History of the villa
Alarik and Varma Hornborg
Alarik, who served as the City Physician of Pori, and his wife Varma, who made her career in the leadership of the Lotta Svärd Organization, wished to acquire a country house, as was usual for the times. Thus, in the early 1920s Lars designed a log villa for his friend, as they had agreed already in their youthful discussions. Alarik Hornborg designed himself the fireplaces and fixed furnishings of the house, as well as its main interior colouring scheme.
The villa was built between 1920 and 1922, with building materials transported by sea and over the ice. It was no easy task to transport logs to the rocky headland, which is why Alarik sent an urgent message to her wife in Pori: “Buy a horse!” Varma did so, purchasing from the Pori market a horse, Pekka, whose job it was to haul the logs from the shoreline to the building site.
At completion of construction, Alarik Hornborg was 52 years old. That summer, he could already engage a deputy to take care of his duties in Pori, enabling Alarik to dedicate himself to family, friends and gardening. That said, the doctor was a physician also in Lypertö, often the only one within dozens of miles. Many a time the fast smuggling boats from Åland, the best conveyances of the time, fetched doctor “Humpori” to the aid of infants and the infirm.
The large garden represented a lot of work watering and weeding. The family harvested their own vegetables, fruit and berries from the kitchen garden, with tomatoes, cucumbers and other edibles growing in the hothouse. In the summers, a professional gardener and his helpers tended the Sarvilinna garden. Other staff included the cook and the maid; the generator and the motor boat needed a machinist. In all, the Sarvilinna household comprised more than a dozen people.
The doctor’s motor yacht was called “Aorta”
The houses of the village of Lypertö in Kustavi are spread over many islands. Moving around in the archipelago and interaction among the inhabitants would not have been possible without versatile boats and other water transport. Thus also the villa had a “fleet” consisting of the “Aorta” motor yacht, a sailboat, a small boat with a Penta outboard motor and two ruuhi or rowing dinghies.
Aorta was seaworthy also for longer journeys. In 1930 she was taken all the way to Stockholm. The detailed logbook of that journey has been preserved at the villa; the art deco -style drawings that illustrate it are the handiwork of Kyllikki Raustila, a fashion artist for the Stockmann department store, who was along for the journey.
Alarik Hornborg passed away in 1936; the garden plan in its final form was never completed. The variety of species decreased during the Winter War and the changing times made it impossible to engage professional help to work at the garden. However, the loyal Fanni Niemi remained in Villa Sarvilinna and worked the garden still as late as in the 1960s.
Varma Hornborg continued her work in the Lotta Svärd Organization until 1945. Only then was she again able to concentrate on summer gardening in her beloved Sarvilinna. With age, her strength waned, but her enthusiasm for gardening remained until the end.
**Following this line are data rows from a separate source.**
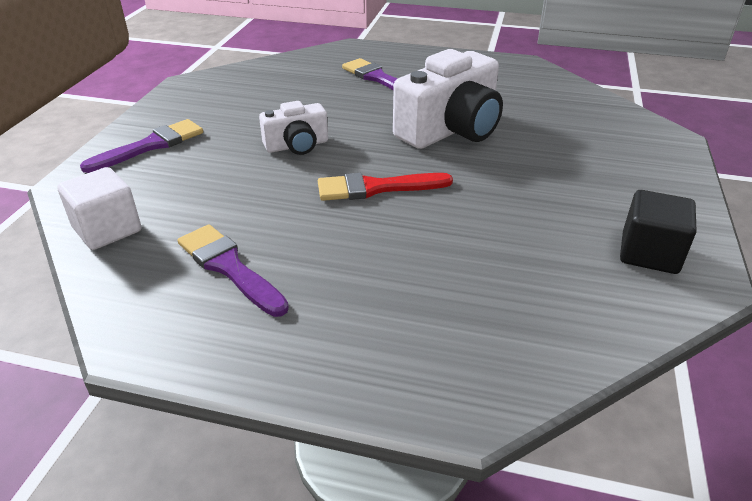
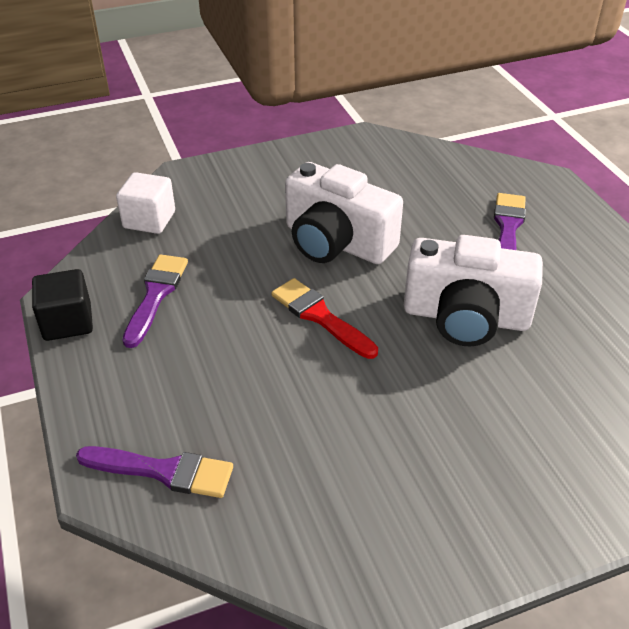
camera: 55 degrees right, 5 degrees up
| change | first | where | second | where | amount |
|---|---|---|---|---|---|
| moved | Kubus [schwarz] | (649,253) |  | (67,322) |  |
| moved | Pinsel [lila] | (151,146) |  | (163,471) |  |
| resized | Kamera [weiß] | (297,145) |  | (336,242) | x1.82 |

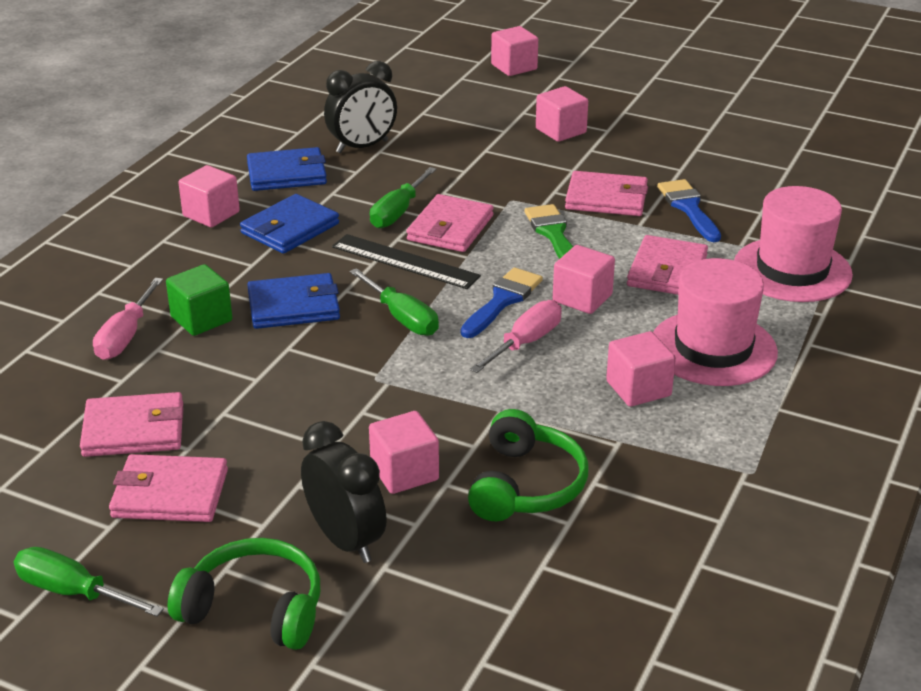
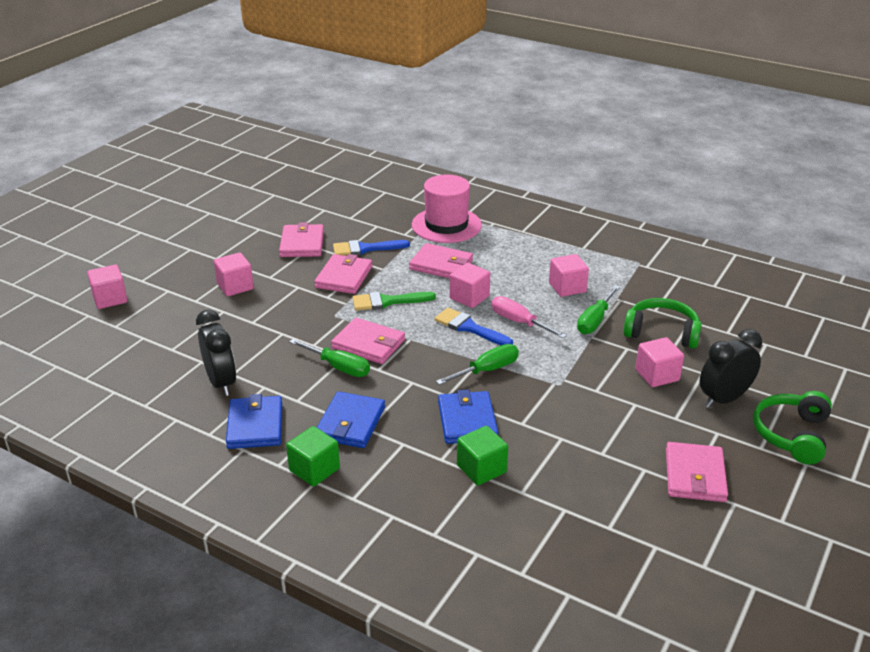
camera: 85 degrees left, 0 degrees up
| change | first | where | second | where | amount |
|---|---|---|---|---|---|
| moved | Geldbörse [rosa] | (134,430) |  | (302,244) |  |
| recoloured | Kubus [rosa] | (211,214) | Kubus [grün] | (314,469) |  |
| turned | Geldbörse [blau] | (290,228) |  | (350,423) | 60 degrees clockwise |
| moved | Schraubenzieher [grün] | (73,592) |  | (595,321) |  |
| removed | Schraubenzieher [rosa] | (125,336) |  |  |  |
| removed | Lineal [schwarz] | (405,262) |  |  |  |
| removed | Hut [rosa] | (713,348) |  |  |  |

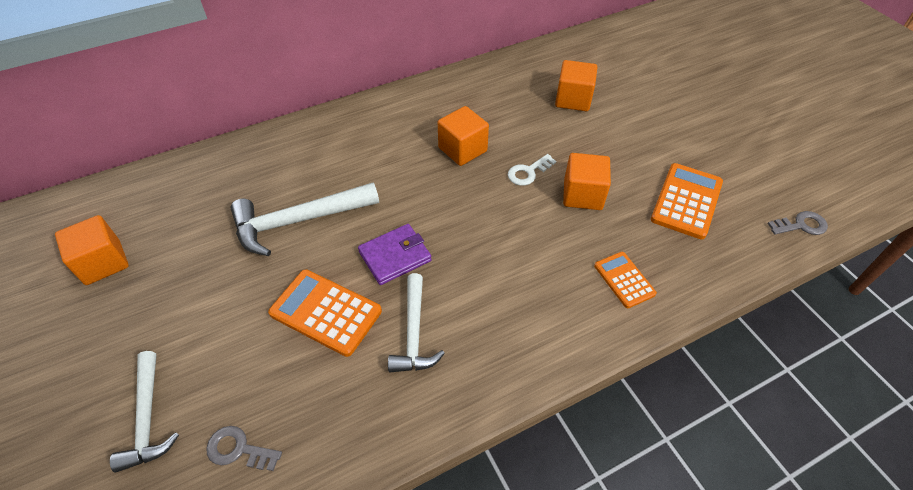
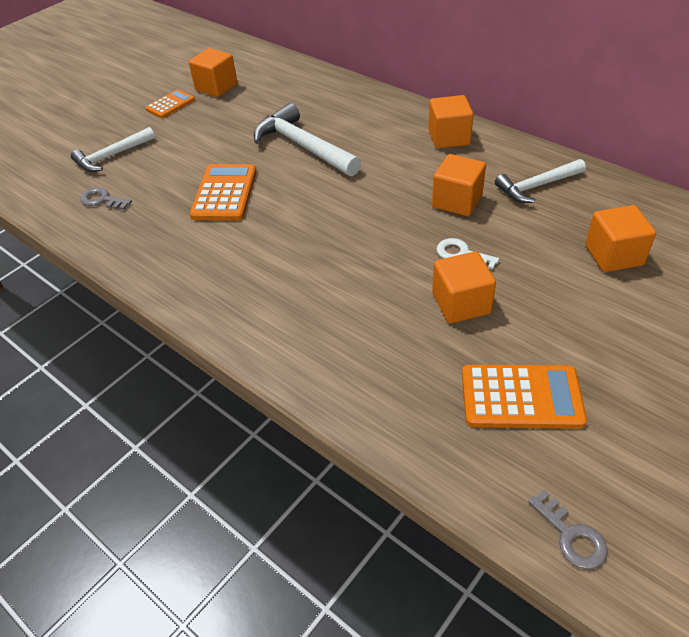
camera: 70 degrees right, 5 degrees down
| change | first | where | second | where | amount |
|---|---|---|---|---|---|
| turned | Schlüssel [grau] | (238,449) |  | (102,200) | 60 degrees counterclockwise |
| moved | Taschenrechner [orange] | (624,280) |  | (170,104) |  |
| added |  |  | Kubus [orange] | (449,137) |  |
| moved | Hammer [weiß] | (414,333) |  | (536,186) |  |
| removed | Geldbörse [lila] | (395,256) |  |  |  |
Of the children of Alarik Hornborg, his daughter Aira Lennes (1908–2000) took care of Sarvilinna and its garden for decades, in addition to her work as a dentist. It is to her credit that the Sarvilinna arboretum still exists. According to experts, it is the most complete of the three remaining old arboretums in Finland. Aira Lennes was in excellent health still at 85, with the Sarvilinna garden flourishing. This was due to her untiring work in the garden, from morning till night, from early spring to late in the autumn.
Aira Lennes, celebrating her 85th birthday, with her nephews Arto Illman and Timo Sarvilinna.
Listed for protection
The buildings of Sarvilinna and the garden and arboretum were listed in 2006 in accordance with the Act on the Protection of Buildings. The intent has been to ensure that this valuable cultural/historical entity is preserved as a whole for future generations. The listing has also provided the basis for valuable co-operation with the Finnish Heritage Agency.
One of the Sarvilinna traditions is the spring work party, where members of the extended family clean, repair and do garden work together. The event is also a communal event, making it possible also for new members of the family to get to know everyone.
The location of the village of Lypertö, at the mouth of an important shipping channel, has directed the development of the maritime industry and sometimes also brought the terror of war very close. When Finland belonged to the Kingdom of Sweden, Lypertö was one of the designated military harbours of the Swedish Archipelago Fleet. An especially noteworthy concentration of military power in Lypertö took place in the summer of 1808. At that time, also King Gustavus IV Adolphus stayed quite long at Lypertö abroad the ship “Amadis”, leading his war government from that location.
Towards the end of the 19th Century, the sailing ships of Lypertö were well known; they have been aptly described in literature by the author Volter Kilpi, especially in his novel “Alastalon salissa” (“The Hall of Alastalo Manor”). Alastalo is a close neighbour to Sarvilinna.